Waterloo_ June 18, 1815_ The Battle for Modern Europe - Andrew Roberts [43]
I am ever
Your Dutiful Son
R. H. D.
APPENDIX II
Captain Fortune Brack’s Letter of 1835
This is taken from the letter written twenty years after the battle by Captain Fortune Brack of the 2nd Chevaux-légers Lancers of the Guard, who might well have been instrumental in catapulting Ney’s cavalry towards its disastrous series of attacks against the British squares. It was originally quoted in Digby Smith’s Charge!: Great Cavalry Charges of the Napoleonic Wars (Greenhill Books) in 2003. Considering what catastrophe sprang from Captain Brack’s actions, it is unlikely that he would have wished to invent his testimony. Certainly, one may search in vain for the name of Captain Brack in books on Waterloo. In my view Mr Smith has made a significant contribution to the sum of our knowledge of why, ultimately, Napoleon fell from power. Here is Brack’s explanation, which is worth reprinting at length not only for its intrinsic evidence, but also for the superb description of what it was like for a lancer to charge a square:
Impassioned by our recent success against Ponsonby, and by the forward movement that I had noticed being executed by the cuirassiers on our right, I exclaimed, ‘The English are lost! The position on which they have been thrown back makes it clear. They can only retreat by one narrow road confined between impassable woods. One broken stone on this road and their entire army will be ours! Either their general is the most ignorant of officers, or he has lost his head! The English will realise their situation — there — look — they have uncoupled their guns.’
I was ignorant of the fact that the English batteries usually fought uncoupled.
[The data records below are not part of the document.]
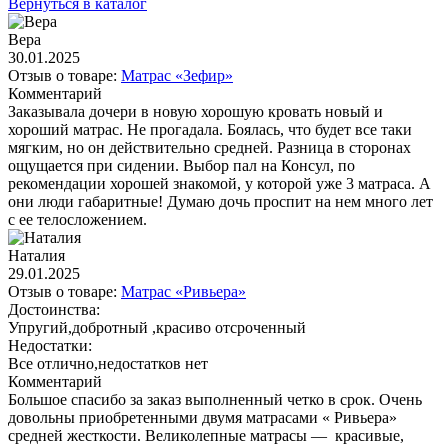
Вернуться в каталог
Вера
30.01.2025
Отзыв о товаре:
Матрас «Зефир»
Комментарий
Заказывала дочери в новую хорошую кровать новый и
хороший матрас. Не прогадала. Боялась, что будет все таки
мягким, но он действительно средней. Разница в сторонах
ощущается при сидении. Выбор пал на Консул, по
рекомендации хорошей знакомой, у которой уже 3 матраса. А
они люди габаритные! Думаю дочь проспит на нем много лет
с ее телосложением.
Наталия
29.01.2025
Отзыв о товаре:
Матрас «Ривьера»
Достоинства:
Упругий,добротный ,красиво отсроченный
Недостатки:
Все отлично,недостатков нет
Комментарий
Большое спасибо за заказ выполненный четко в срок. Очень
довольны приобретенными двумя матрасами « Ривьера»
средней жесткости. Великолепные матрасы — красивые,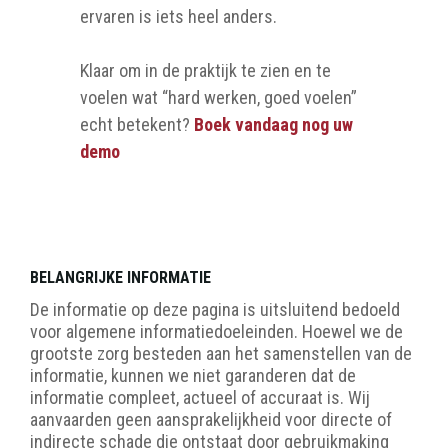
ervaren is iets heel anders.
Klaar om in de praktijk te zien en te
voelen wat “hard werken, goed voelen”
echt betekent?
Boek vandaag nog uw
demo
BELANGRIJKE INFORMATIE
De informatie op deze pagina is uitsluitend bedoeld
voor algemene informatiedoeleinden. Hoewel we de
grootste zorg besteden aan het samenstellen van de
informatie, kunnen we niet garanderen dat de
informatie compleet, actueel of accuraat is. Wij
aanvaarden geen aansprakelijkheid voor directe of
indirecte schade die ontstaat door gebruikmaking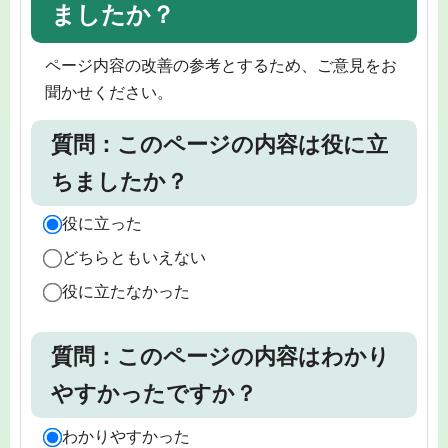
ましたか？
ページ内容の改善の参考とするため、ご意見をお
聞かせください。
質問：このページの内容は役に立
ちましたか？
役に立った
どちらともいえない
役に立たなかった
質問：このページの内容はわかり
やすかったですか？
わかりやすかった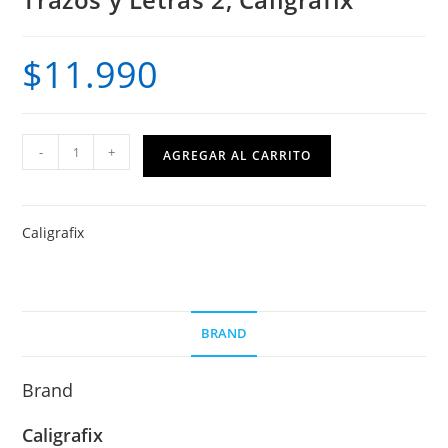
$
11.990
Trazos
-
+
AGREGAR AL CARRITO
y
Letras
2,
Caligrafix
Caligrafix
cantidad
BRAND
Brand
Caligrafix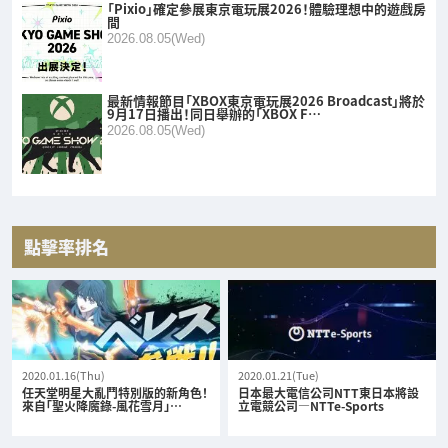
「Pixio」確定參展東京電玩展2026！體驗理想中的遊戲房
間
2026.08.05(Wed)
最新情報節目「XBOX東京電玩展2026 Broadcast」將於
9月17日播出！同日舉辦的「XBOX F…
2026.08.05(Wed)
點擊率排名
2020.01.16(Thu)
2020.01.21(Tue)
任天堂明星大亂鬥特別版的新角色！
日本最大電信公司NTT東日本將設
來自「聖火降魔錄-風花雪月」…
立電競公司—NTTe-Sports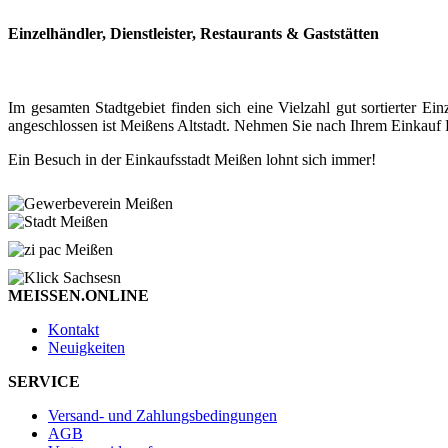
Einzelhändler, Dienstleister, Restaurants & Gaststätten
Im gesamten Stadtgebiet finden sich eine Vielzahl gut sortierter
angeschlossen ist Meißens Altstadt. Nehmen Sie nach Ihrem Einkauf P
Ein Besuch in der Einkaufsstadt Meißen lohnt sich immer!
MEISSEN.ONLINE
Kontakt
Neuigkeiten
SERVICE
Versand- und Zahlungsbedingungen
AGB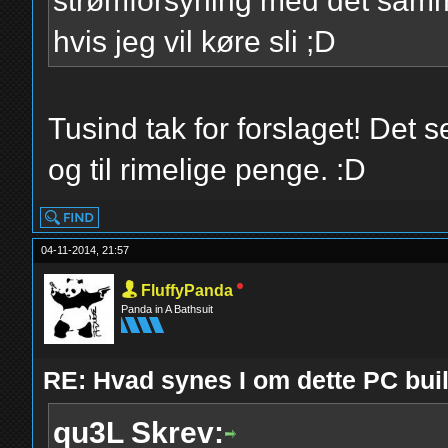
strømforsyning med det samme 
hvis jeg vil køre sli ;D
Tusind tak for forslaget! Det s
og til rimelige penge. :D
04-11-2014, 21:57
FluffyPanda
Panda in A Bathsuit
RE: Hvad synes I om dette PC b
qu3L Skrev: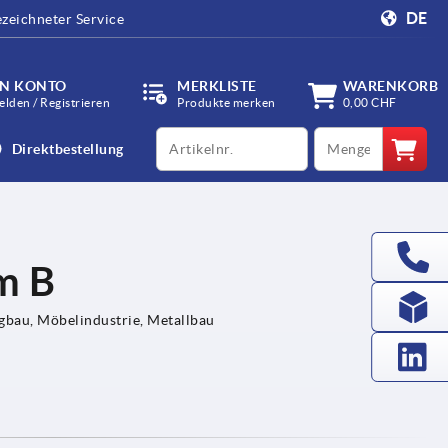
DE
zeichneter Service
IN KONTO
MERKLISTE
WARENKORB
lden / Registrieren
Produkte merken
0,00 CHF
productCode
qty
Direktbestellung
m B
bau, Möbelindustrie, Metallbau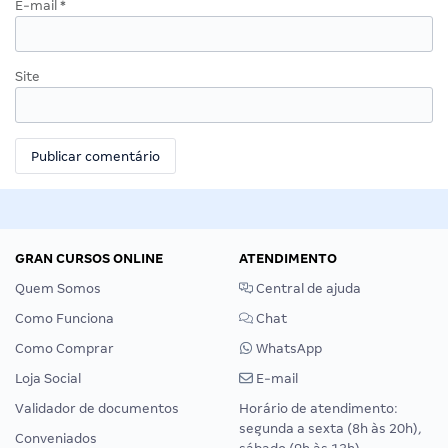
E-mail
*
Site
GRAN CURSOS ONLINE
ATENDIMENTO
Quem Somos
Central de ajuda
Como Funciona
Chat
Como Comprar
WhatsApp
Loja Social
E-mail
Validador de documentos
Horário de atendimento:
segunda a sexta (8h às 20h),
Conveniados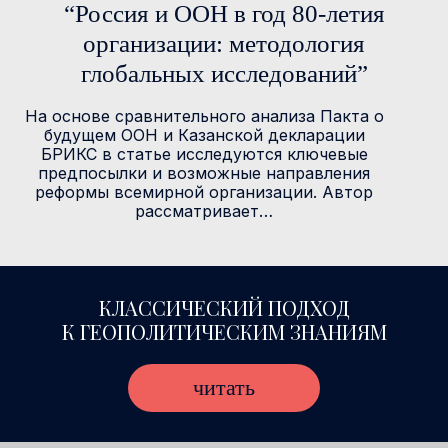
“Россия и ООН в год 80-летия
организации: методология
глобальных исследований”
На основе сравнительного анализа Пакта о
будущем ООН и Казанской декларации
БРИКС в статье исследуются ключевые
предпосылки и возможные направления
реформы всемирной организации. Автор
рассматривает…
КЛАССИЧЕСКИЙ ПОДХОД
К ГЕОПОЛИТИЧЕСКИМ ЗНАНИЯМ
читать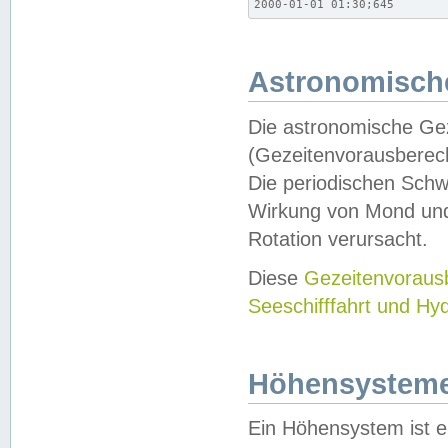
2000-01-01 01:30;645
Astronomische
Die astronomische Gez
(Gezeitenvorausberec
Die periodischen Schw
Wirkung von Mond und
Rotation verursacht.
Diese
Gezeitenvorau
Seeschifffahrt und Hy
Höhensystem
Ein Höhensystem ist e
I spoke loudly, and my words were overheard. From the front of our regiment a few officers pushed forward to join our group. The right hand file of our regimental line followed them; the movement was copied in the squadrons to the left to restore the alignment, and then by the Chasseurs-à-Cheval of the Guard. This movement, of only a few paces at the right, became more marked [as it was copied] to the left. The brigade of the Dragoons and the Grenadiers-à-Cheval, who were awaiting the order to charge at any moment, believed this had been given.